Tutto questo accade perché c’è una asincronia tra lo
sviluppo delle aree legate all’emozione e quelle legate alle funzioni esecutive,
infatti nell’adolescente il tutto si attiva solo alcuni anni dopo, con una
rilevante differenza fra femmine e maschi, per le prime il ritardo si attesta
intorno agli uno o due anni, mentre per i secondi il tempo di allunga fino a
tre o quattro anni.
Comprenderete quindi, quanto tutto questo dice del
comportamento degli adolescenti, spesso percepito da noi adulti come un po’
sfaccendato, soprattutto quando gli chiediamo un po’ sbottando “ma hai il
cervello collegato?”. La questione è proprio questa, può capitare che non abbia
ancora il collegamento, cioè uno sviluppo adeguato delle sinapsi neuronali che
gli permettano di fare quanto per noi adulti è normale, mentre per lui no.
Capita allora che a certe età si fa un po’ come si può, anche il ragazzo si
trova a non poter oggettivamente farci qualcosa, anche lui sente questa
difficoltà, che manca qualcosa; non occorre “girare il dito nella piaga”
facendoglielo ulteriormente pesare.
C’è l’impulso, ma non c’è ancora la funzione regolatoria del
comportamento seguente, così nascono i tanti problemi che spesso si affrontano
quando ci si trova a parlare dell’educazione degli adolescenti, perché comunque
qualcosa bisogna farlo; il fatto che la testa funziona così non vuol dire
arrendersi, anche perché la vita non si ferma, i ragazzi continuano a prendere
decisioni e capita che lo fanno perché sono furbi e sanno ciò che dà o meno
soddisfazione, oppure perché entra in gioco la logica premio/punizione.

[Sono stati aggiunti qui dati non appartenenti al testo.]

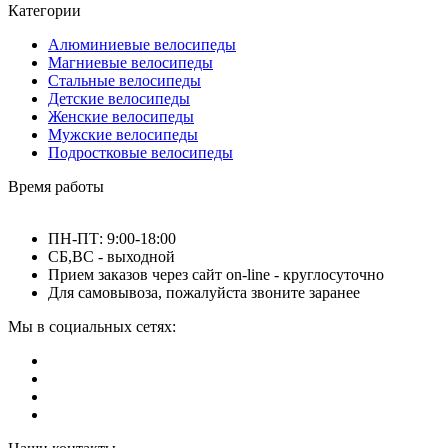
Категории
Алюминиевые велосипеды
Магниевые велосипеды
Стальные велосипеды
Детские велосипеды
Женские велосипеды
Мужские велосипеды
Подростковые велосипеды
Время работы
ПН-ПТ: 9:00-18:00
СБ,ВС - выходной
Прием заказов через сайт on-line - круглосуточно
Для самовывоза, пожалуйста звоните заранее
Мы в социальных сетях:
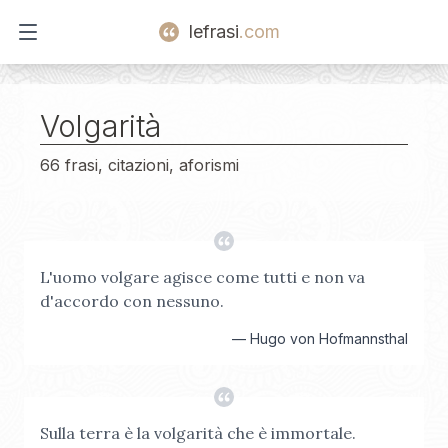
lefrasi
.com
Open main menu
Volgarità
66 frasi, citazioni, aforismi
L'uomo volgare agisce come tutti e non va
d'accordo con nessuno.
—
Hugo von Hofmannsthal
Sulla terra è la volgarità che è immortale.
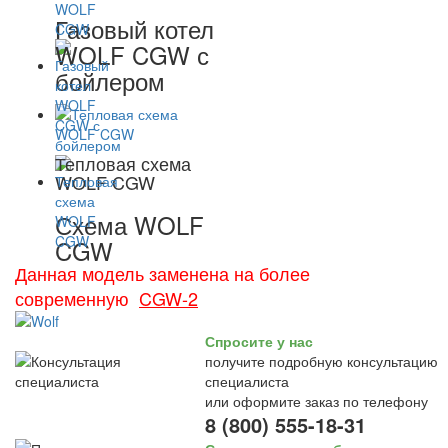
Газовый котел
WOLF CGW с
бойлером
Тепловая схема
WOLF CGW
Схема WOLF
CGW
Данная модель заменена на более
современную
CGW-2
Спросите у нас
получите подробную консультацию
специалиста
или оформите заказ по телефону
8 (800) 555-18-31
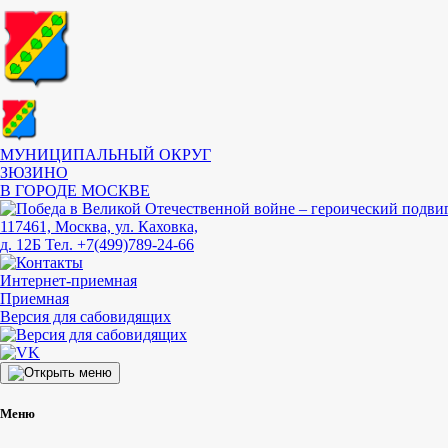
МУНИЦИПАЛЬНЫЙ ОКРУГ
ЗЮЗИНО
В ГОРОДЕ МОСКВЕ
117461, Москва, ул. Каховка,
д. 12Б
Тел. +7(499)789-24-66
Интернет-приемная
Приемная
Версия для сабовидящих
Меню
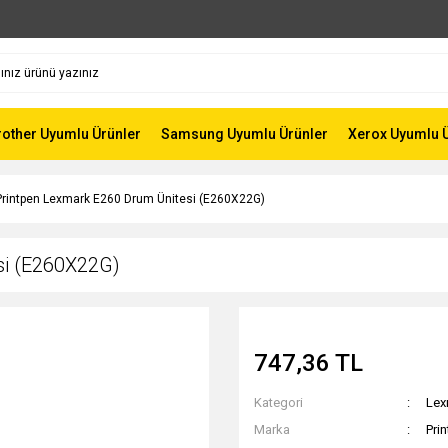
rother Uyumlu Ürünler
Samsung Uyumlu Ürünler
Xerox Uyumlu 
Printpen Lexmark E260 Drum Ünitesi (E260X22G)
si (E260X22G)
747,36 TL
Kategori
Lex
Marka
Pri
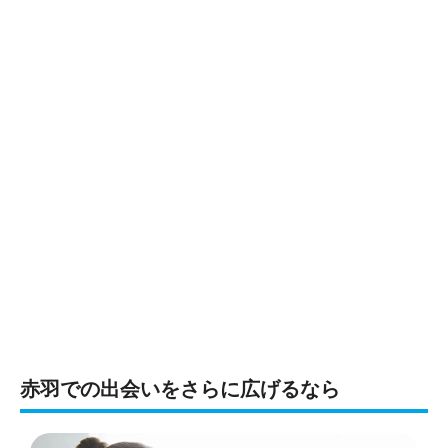
赤羽での出会いをさらに広げるなら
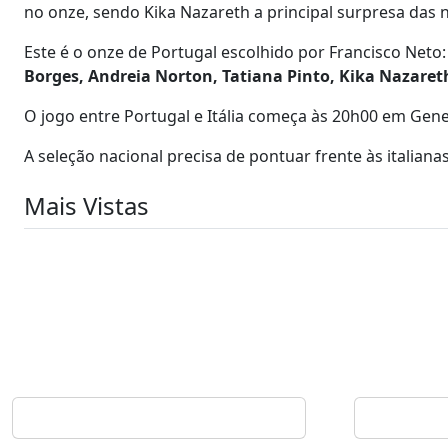
no onze, sendo Kika Nazareth a principal surpresa das
Este é o onze de Portugal escolhido por Francisco Neto
Borges, Andreia Norton, Tatiana Pinto, Kika Nazaret
O jogo entre Portugal e Itália começa às 20h00 em Gen
A seleção nacional precisa de pontuar frente às italiana
Mais Vistas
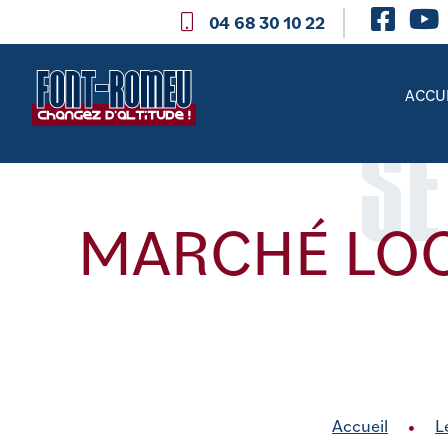
04 68 30 10 22
ACCU
SE
MARCHÉ LOC
Accueil
L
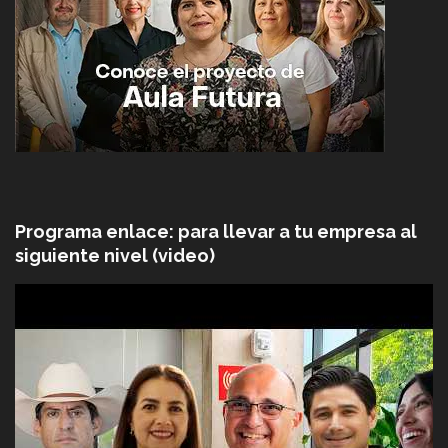
Programa enlace: para llevar a tu empresa al
siguiente nivel (video)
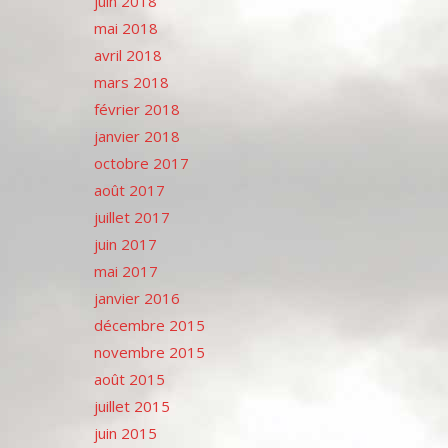
juin 2018
mai 2018
avril 2018
mars 2018
février 2018
janvier 2018
octobre 2017
août 2017
juillet 2017
juin 2017
mai 2017
janvier 2016
décembre 2015
novembre 2015
août 2015
juillet 2015
juin 2015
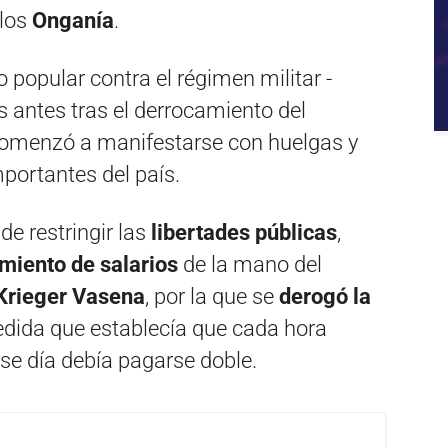
rlos
Onganía
.
o popular contra el régimen militar -
s antes tras el derrocamiento del
omenzó a manifestarse con huelgas y
ortantes del país.
e restringir las
libertades públicas
,
amiento de salarios
de la mano del
Krieger Vasena
, por la que se
derogó la
edida que establecía que cada hora
se día debía pagarse doble.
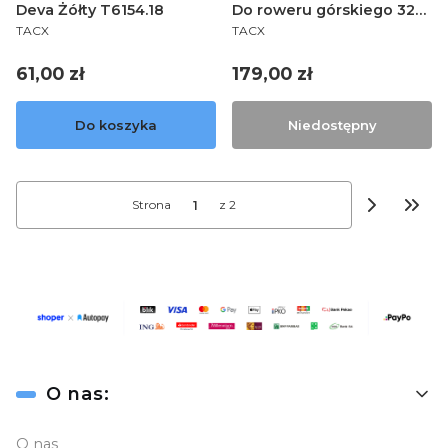
Deva Żółty T6154.18
Do roweru górskiego 32–
PRODUCENT
PRODUCENT
559 (26 × 1,25) T1395
TACX
TACX
Cena
Cena
61,00 zł
179,00 zł
Do koszyka
Niedostępny
Strona
z 2
Przej
Linki w stopce
O nas:
O nas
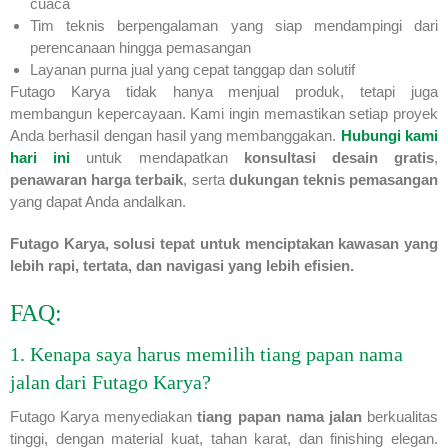
cuaca
Tim teknis berpengalaman yang siap mendampingi dari
perencanaan hingga pemasangan
Layanan purna jual yang cepat tanggap dan solutif
Futago Karya tidak hanya menjual produk, tetapi juga
membangun kepercayaan. Kami ingin memastikan setiap proyek
Anda berhasil dengan hasil yang membanggakan.
Hubungi kami
hari ini
untuk mendapatkan
konsultasi desain gratis
,
penawaran harga terbaik
, serta
dukungan teknis pemasangan
yang dapat Anda andalkan.
Futago Karya, solusi tepat untuk menciptakan kawasan yang
lebih rapi, tertata, dan navigasi yang lebih efisien.
FAQ:
1. Kenapa saya harus memilih tiang papan nama
jalan dari Futago Karya?
Futago Karya menyediakan
tiang papan nama jalan
berkualitas
tinggi, dengan material kuat, tahan karat, dan finishing elegan.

Ecco allora che è compito quindi dell’adulto, con la propria
presenza, colmare quello che ancora manca nello sviluppo di una autonoma
capacità autoregolativa.
Credo che tutto questo possa essere letto alla luce del
cammino di fede facendo nostre le parole di san Paolo: quand'ero bambino, parlavo da bambino, pensavo da bambino, ragionavo da
bambino. Ma, divenuto uomo, ciò che era da bambino l'ho abbandonato. Ora
vediamo come in uno specchio, in maniera confusa; ma allora vedremo a faccia a
faccia. Ora conosco in modo imperfetto, ma allora conoscerò perfettamente, come
anch'io sono conosciuto (1Cor 13, 11-12). Credo possa essere il cammino
faticoso e bello di tanti giovani, il passare da uno sguardo da bambino sulla
vita ad uno da adulto. Il tutto passando attraverso momenti nei quali l’esperienza
e l’idea che mi possa fare di quanto mi circonda rimane imperfetta, attraverso
situazioni di confusione. Così come la bellezza di sapermi amato e conosciuto
da qualcuno, che egli abbia un volto e un nome in Gesù, che mi possa guidare
lungo la strada per essere sempre più autenticamente me stesso.